TEXTO DADO:
Foi como que chegar a… Lourenço Marquês, vindo de Gaza, nos idos tempos de 60/70! Perdoem-me os não-gazenses e os gazenses não dessas épocas, porque dificilmente vão sentir ou reviver esses tempos. Não há muitos gazenses dos anos 60, 70 e 80, que não tenham ouvido falar de Mawayela. Mawayela era famosa em Gaza e não só; apesar de pertencer ao distrito de Panda, na província de Inhambane. Por muito tempo, pensei que fosse Gaza! Entre outras razões, está que Mawayela era a estação terminal da linha férrea que partia de Xai-Xai, passava por Mandlakazi, na província de Gaza. Portanto, era onde terminava o comboio que partia da capital de Gaza repleto de mineiros e suas mercadorias vindos da África do Sul. Vinham de autocarros da terra do Rand e, em Xai-Xai, apanhavam comboio para lá! Alguém imagina qual era o ambiente?… azáfama total! E vice-versa: terminado o ‘leave’ em casa, os mineiros apanhavam ali o comboio de regresso ao Djoni!

 

A segunda razão, é que Mawayela tem matas recheadas de madeira especial, o pau-ferro. Incabável, como diria o saudosissimo Tchakwa - que Deus o tenha! Toda a gente da província de Gaza e não só sempre para lá ia cortar estacas para erguer as suas palhotas. Há lá ma região que se chama Simbirini (onde há simbiri). Simbiri vem de simbi, que quer dizer ferro na língua Xangana. Pessoas de toda a província sempre se mobilizavam para ir cortar madeira/estacas em Mawayela. Alugavam tractores ou camionetas e para lá rumavam. Se a memória não me falha, meu próprio progenitor, nalgum dos anos 70, ou finais dos anos 60, terá rumado a Mawayela cortar simbiri!

 

De facto, como íamos - eu e meus colegas - até Macavelane, na fronteira entre Inhambane e Gaza através do rio Changane (Nlhanganine do lado gazense),  um percurso de cerca de 60 km, testemunhamos isso. Pelas bermas da estrada, jazem aqui e acolá muitos troncos cortados, entre estacas e outros para madeira de mobiliário diverso. Significa que ainda vão pessoas cortar madeira… mas não sei se ainda com a pompa de outrora.

DADOS FORNECIDOS:
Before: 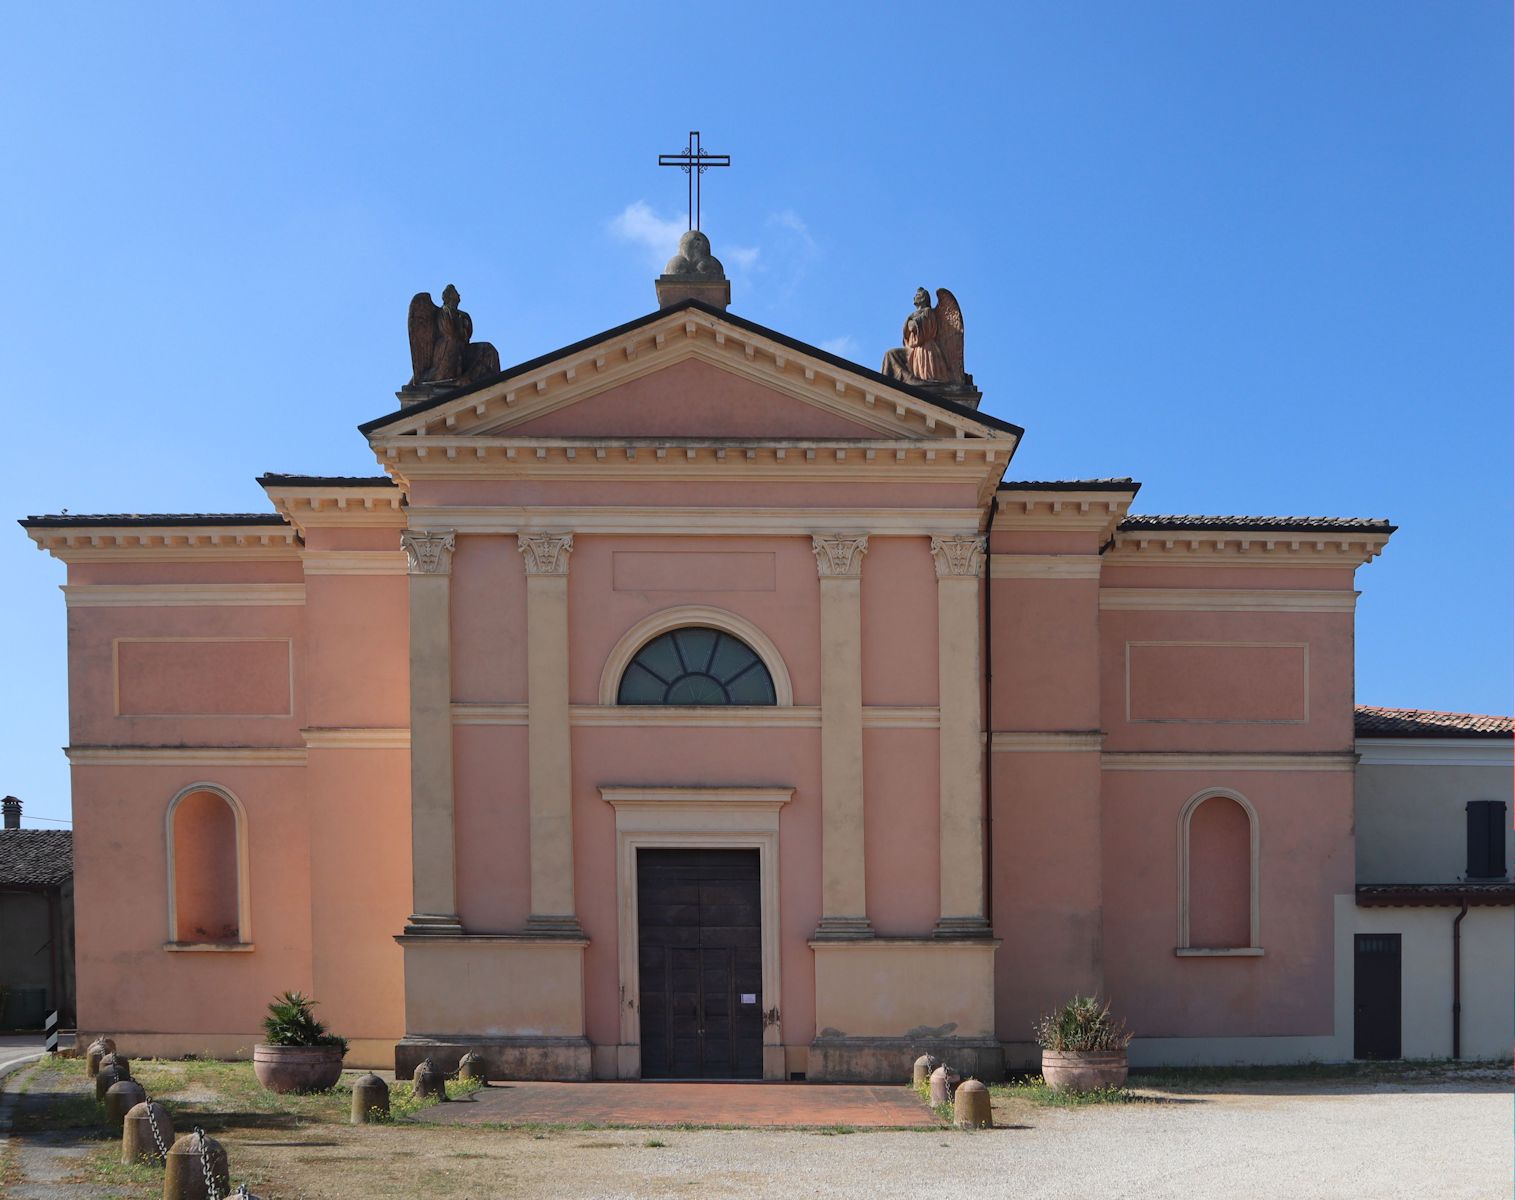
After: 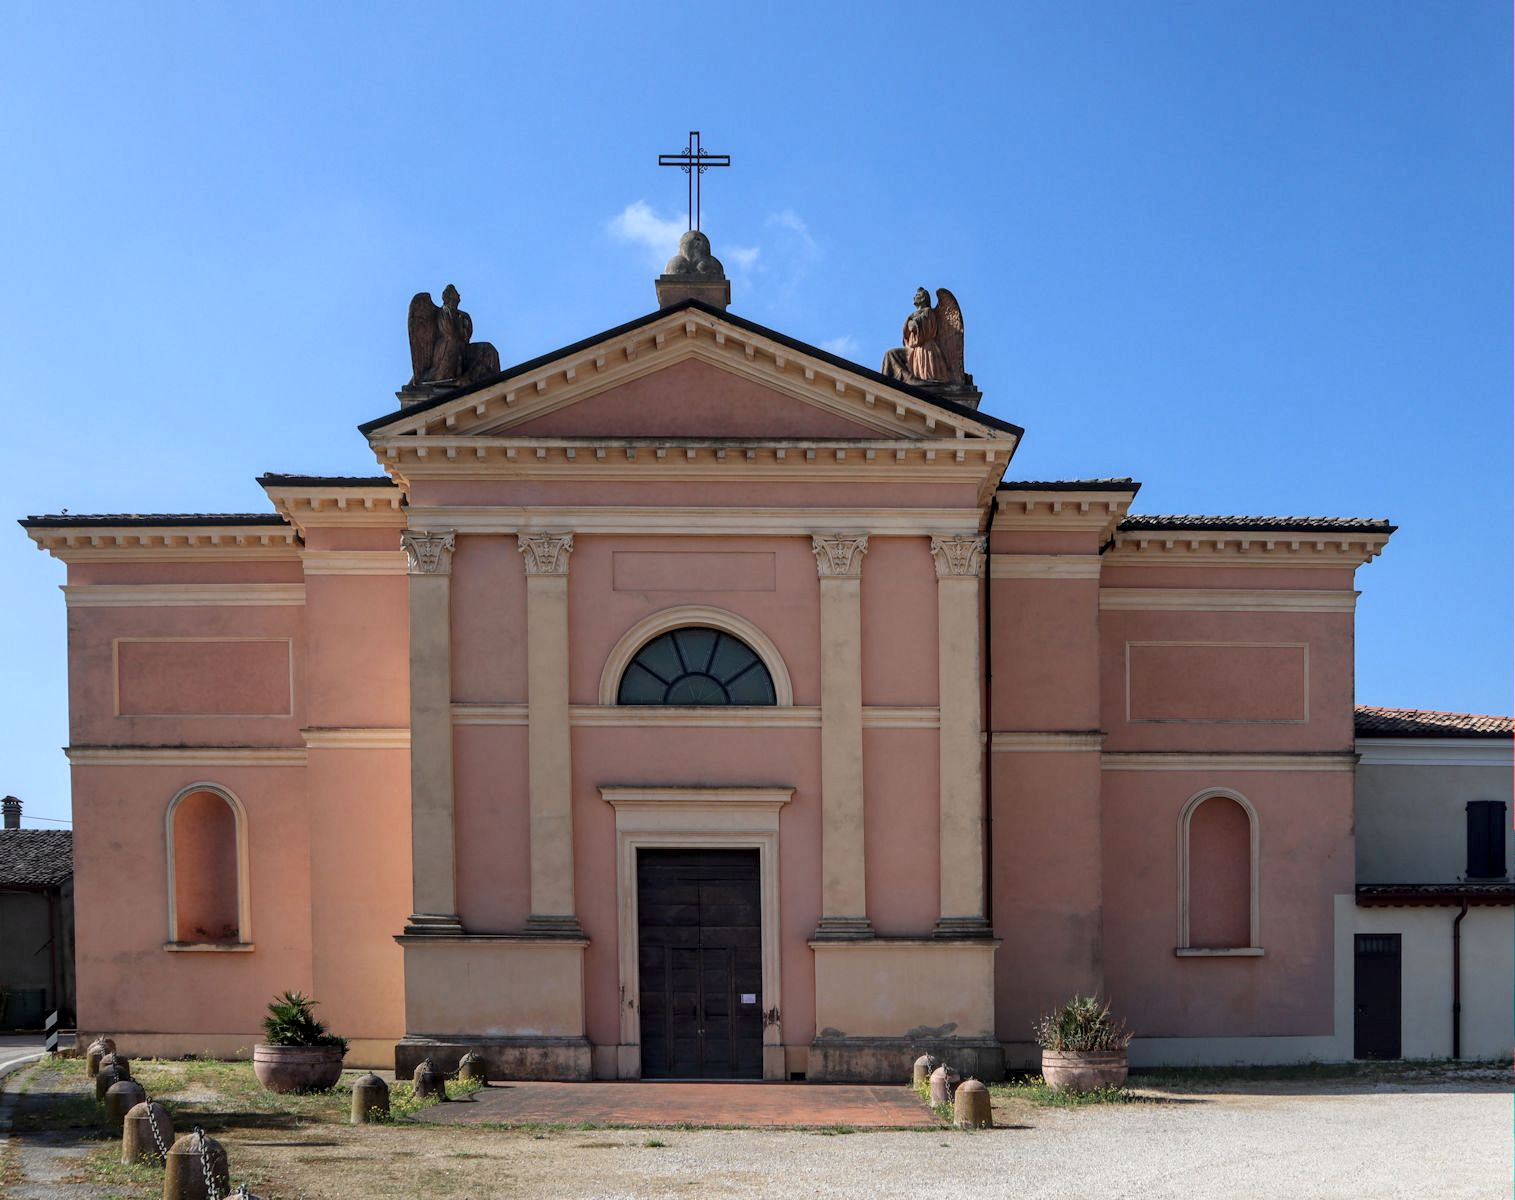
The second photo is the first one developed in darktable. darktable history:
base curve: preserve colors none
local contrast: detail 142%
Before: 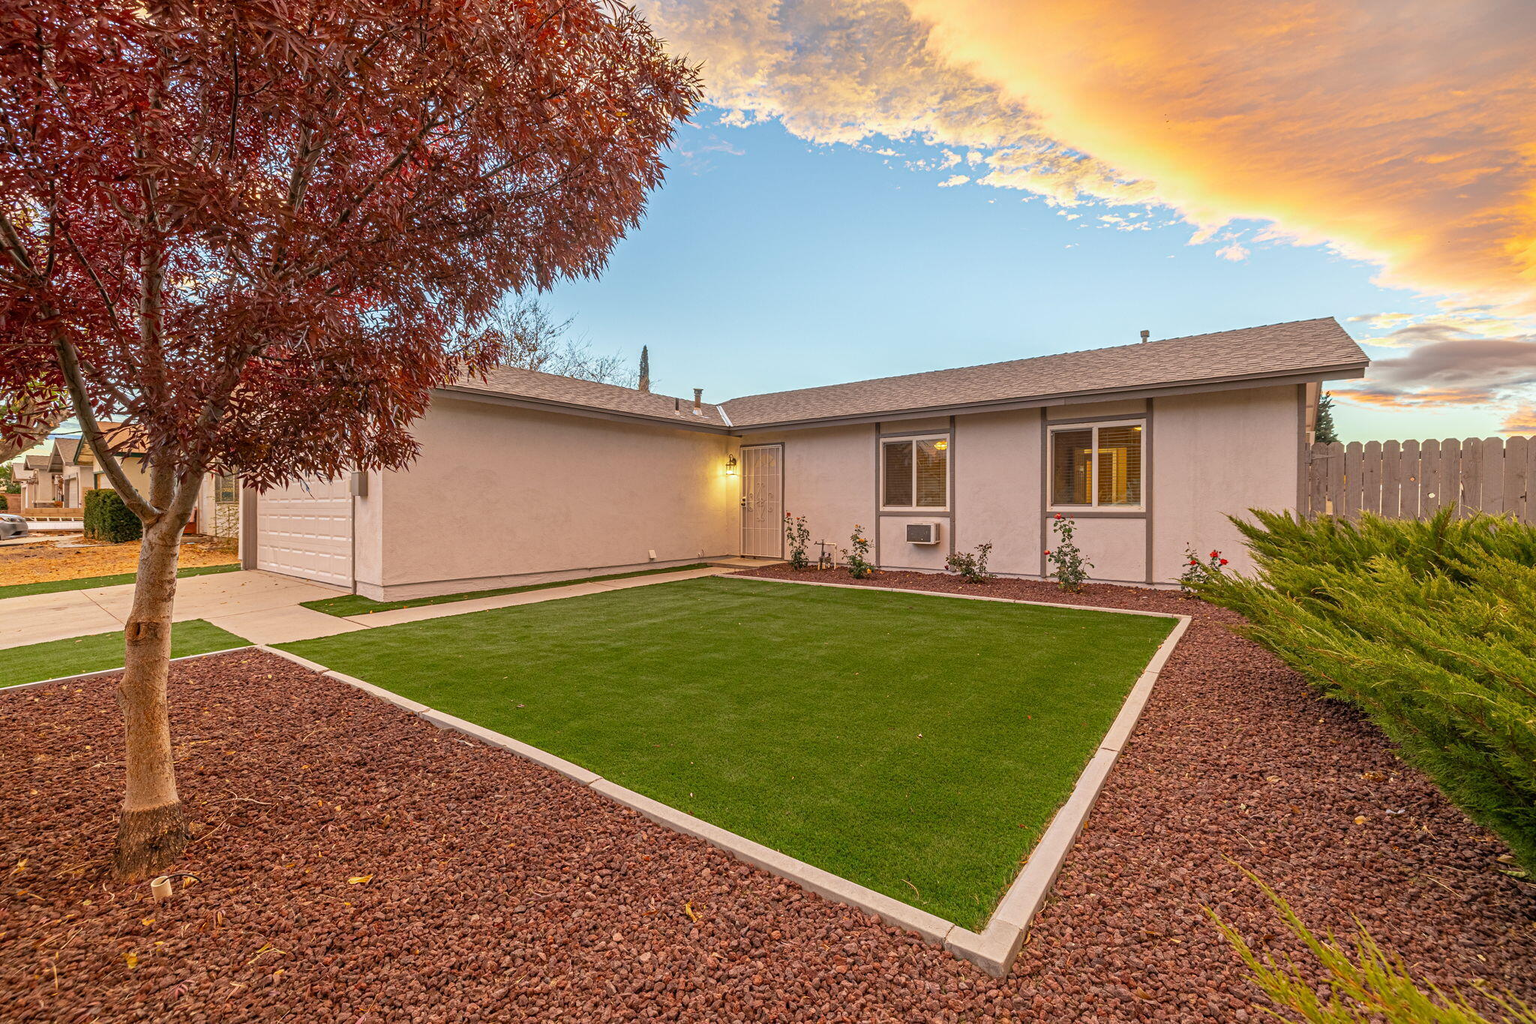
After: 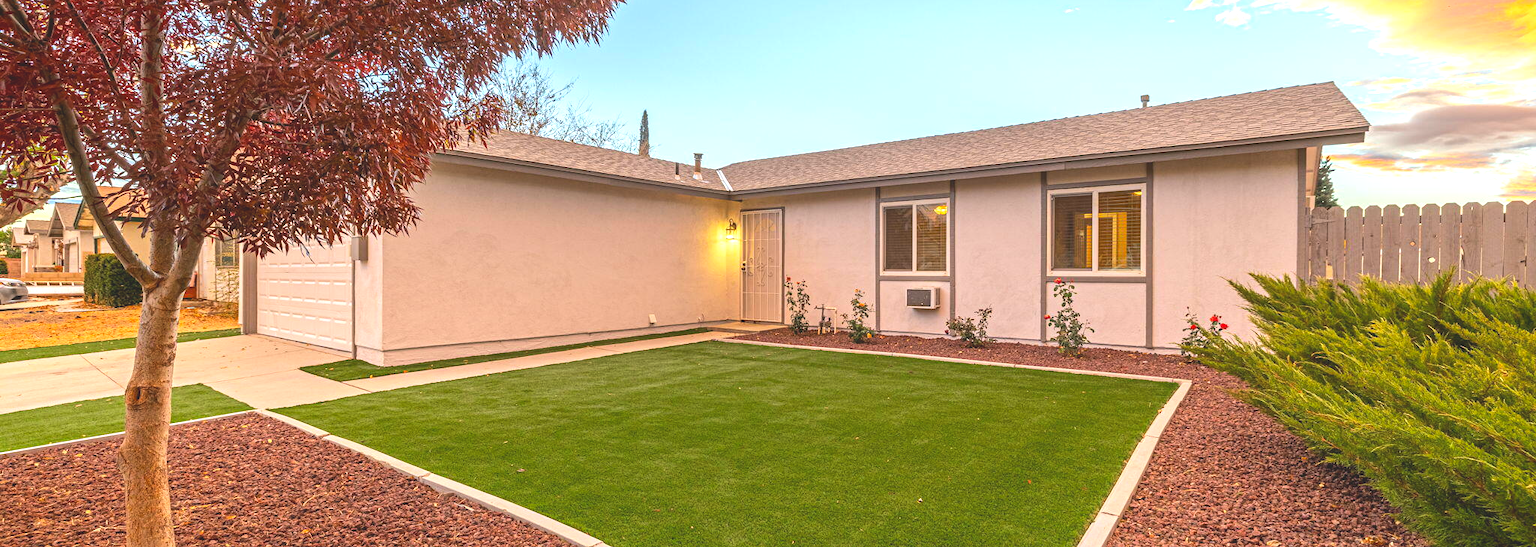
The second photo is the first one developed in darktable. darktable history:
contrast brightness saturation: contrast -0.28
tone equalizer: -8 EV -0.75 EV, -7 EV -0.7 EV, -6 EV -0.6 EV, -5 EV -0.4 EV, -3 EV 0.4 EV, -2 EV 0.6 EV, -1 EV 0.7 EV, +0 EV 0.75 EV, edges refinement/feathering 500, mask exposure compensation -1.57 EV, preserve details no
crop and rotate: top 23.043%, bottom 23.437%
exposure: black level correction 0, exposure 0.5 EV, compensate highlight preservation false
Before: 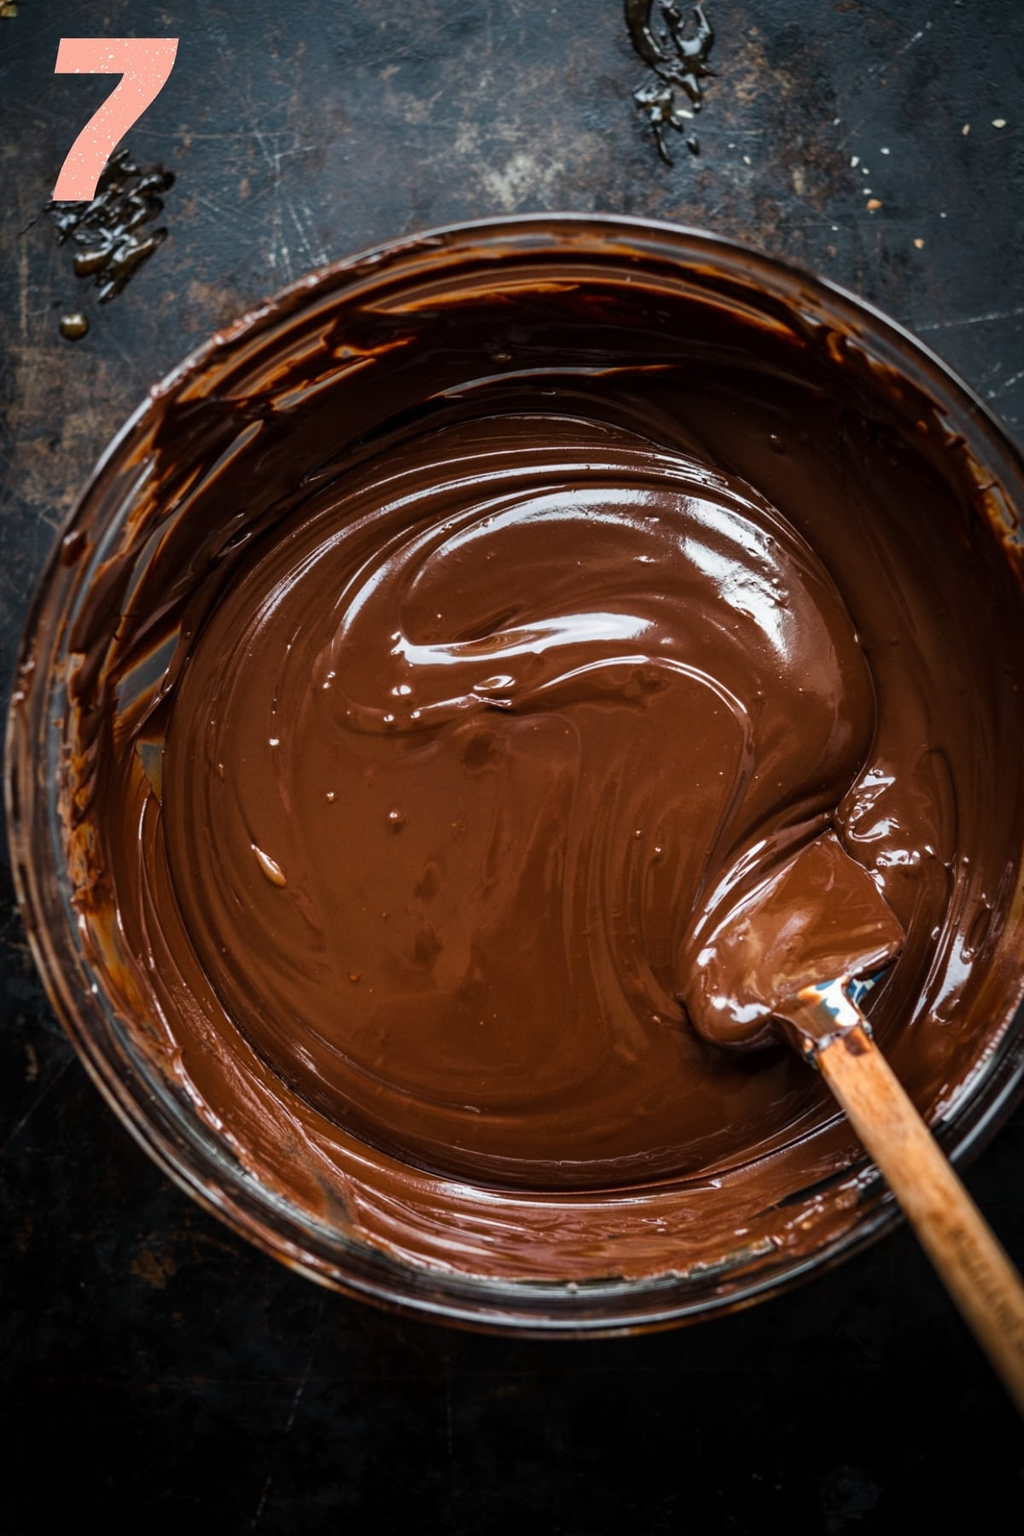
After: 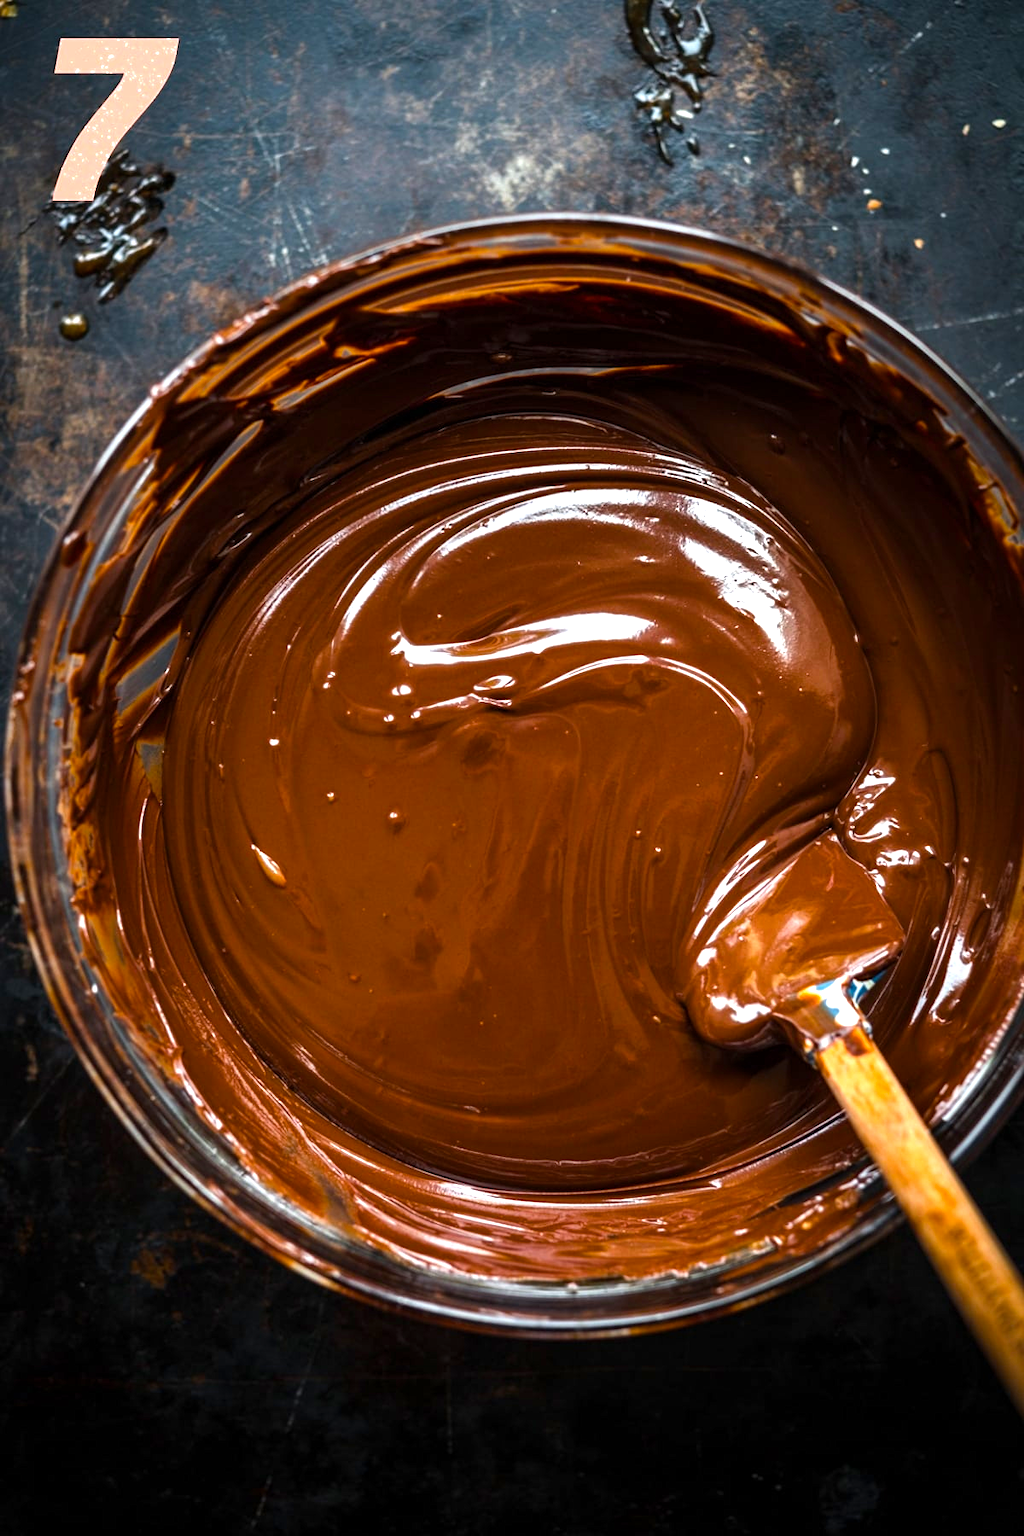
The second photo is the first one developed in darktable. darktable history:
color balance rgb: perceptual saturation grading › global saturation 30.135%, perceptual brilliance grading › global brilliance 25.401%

TAREFAS A REALIZAR:
[1] Por favor, exprima em CSV de duas colunas, "enunciado" e "resposta", a parte da listagem que começa na primeira linha e vai até à linha com "local contrast: detail 142%", inclusive, com uma linha por cada par, cada campo entre aspas e as quebras de linha convertidas em espaços. Deixe as imagens de fora.
[2] Prossiga o texto sobre Mawayela a partir do ponto em que termina.

RESPOSTAS DO EXERCÍCIO:
[1]
enunciado,resposta
"Before: After: The second photo is the first one developed in darktable. darktable history:","base curve: preserve colors none local contrast: detail 142%"

[2]
De tal sorte que cresci a ouvir coisas de e sobre Mawayela. O que desenvolveu em mim uma grande curiosidade, um enigma total e ansiedade de conhecer tal place… Mawayela! Via no meu imaginário um Mawayela muito movimentado, com muita dinâmica, confusão total… mineiros reencontrando-se com as famílias de regresso do Djoni, ou vice-versa, despedindo-se das esposas, de voltas às minas; descarregando ou carregando as suas bagagens… e carreguei comigo este enigma ao longo de toda a minha vida! Saber o que é que se faz e qual é a vida naquele ponto. Foi uma sensação incrível que me abalou ao pôr o pé pela primeira vez na vida em Mawayela. Certamente não vai ser a última. “Também já conheço Mawayela”, disse de mim para mim! Um alívio total, paz espiritual.

 

Ainda que não tenha conhecido o Mawayela de então (que arrisco a dizer que era muito movimentado), posso atrever-me, hoje, a afirmar que este Mawayela deixou de ter vida. Está pálido. Deixou de receber ou ver partir o comboio, com toda a espectacularidade envolvida! Deixou de receber os madjoni-djonis com toda a azáfama, a confusão associada; e, inversamente, deixou de ver partir para Djoni os mineiros. Era prática pessoas saírem de casa só para irem assistir ao movimento associado ao comboio…

 

E, hoje por hoje, ninguém mais fala alto em ir cortar estacas em Mawayela! Pelo menos no meu Chibuto!…

 

Que pena!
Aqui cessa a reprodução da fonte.